Records shown:

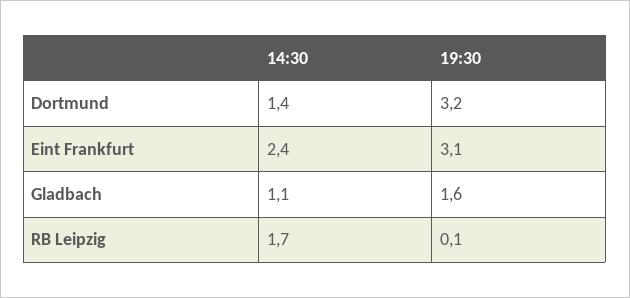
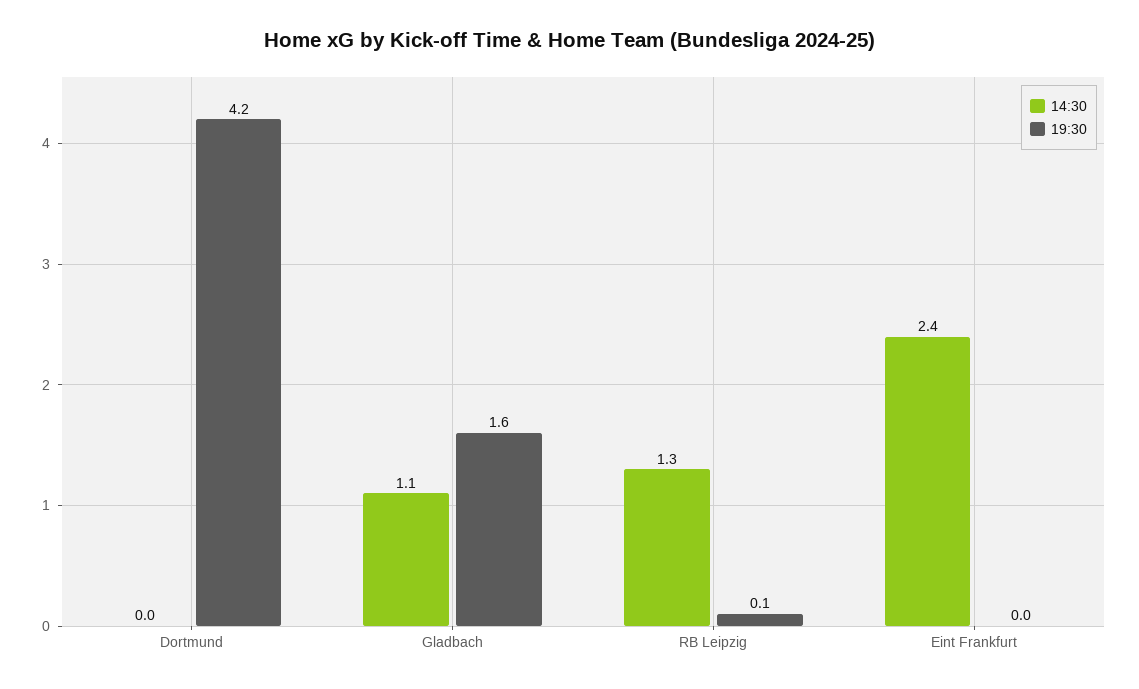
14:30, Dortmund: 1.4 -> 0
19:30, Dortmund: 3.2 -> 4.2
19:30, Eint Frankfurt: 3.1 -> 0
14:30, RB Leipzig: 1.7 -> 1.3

...

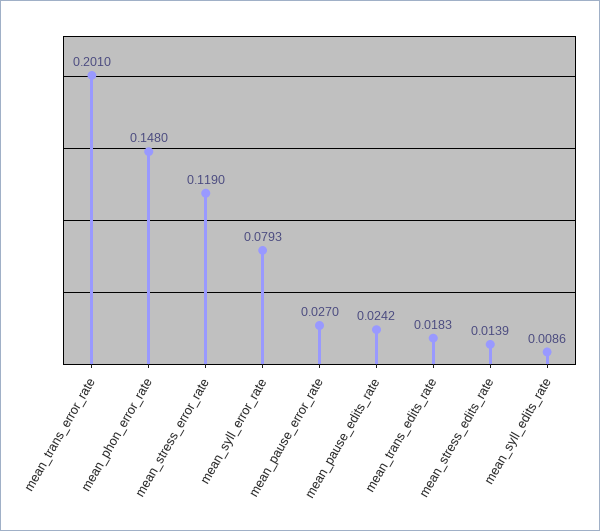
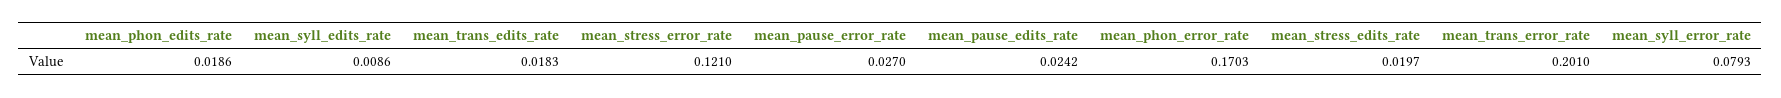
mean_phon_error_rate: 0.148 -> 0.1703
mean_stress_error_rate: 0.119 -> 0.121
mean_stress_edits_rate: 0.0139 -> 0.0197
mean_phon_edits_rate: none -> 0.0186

...

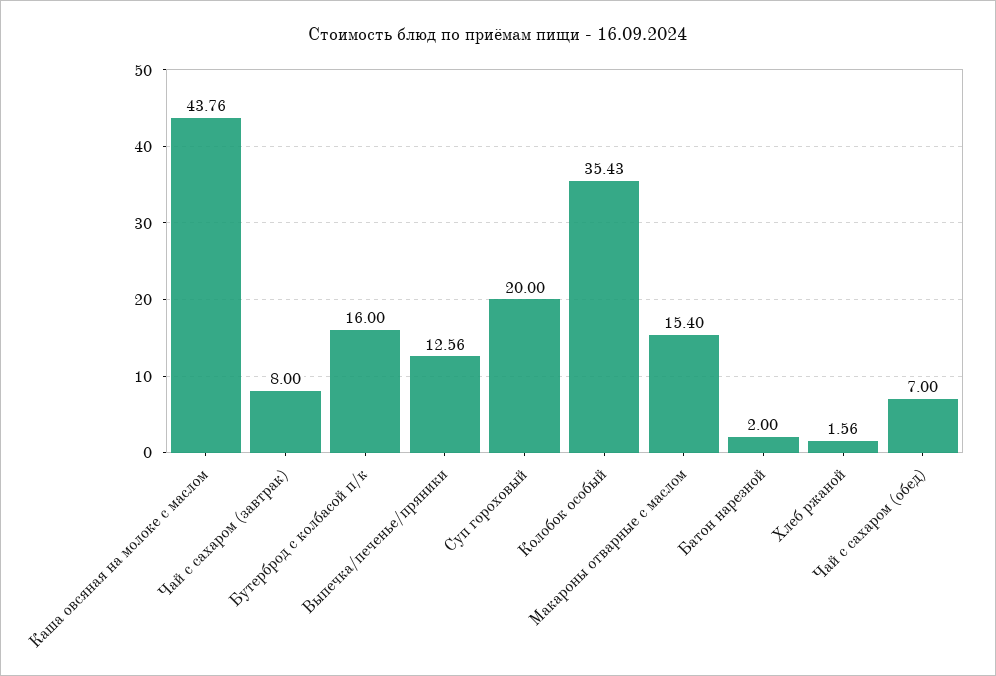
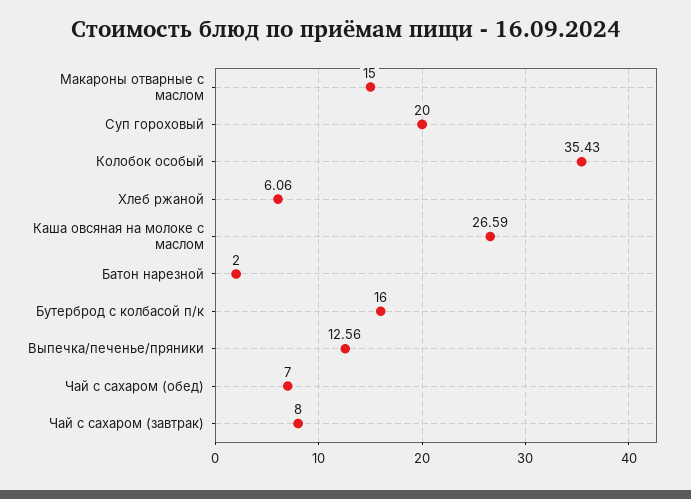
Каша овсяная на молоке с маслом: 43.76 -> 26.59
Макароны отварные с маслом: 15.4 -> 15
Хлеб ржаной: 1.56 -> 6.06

Problem: Beginning at the line with "14:30, Dortmund: 1.4 -> 0" and ending at the line with "14:30, RB Leipzig: 1.7 -> 1.3", reproduce each line of the data above exactly, and add no other lines.

Solution for this task:
14:30, Dortmund: 1.4 -> 0
19:30, Dortmund: 3.2 -> 4.2
19:30, Eint Frankfurt: 3.1 -> 0
14:30, RB Leipzig: 1.7 -> 1.3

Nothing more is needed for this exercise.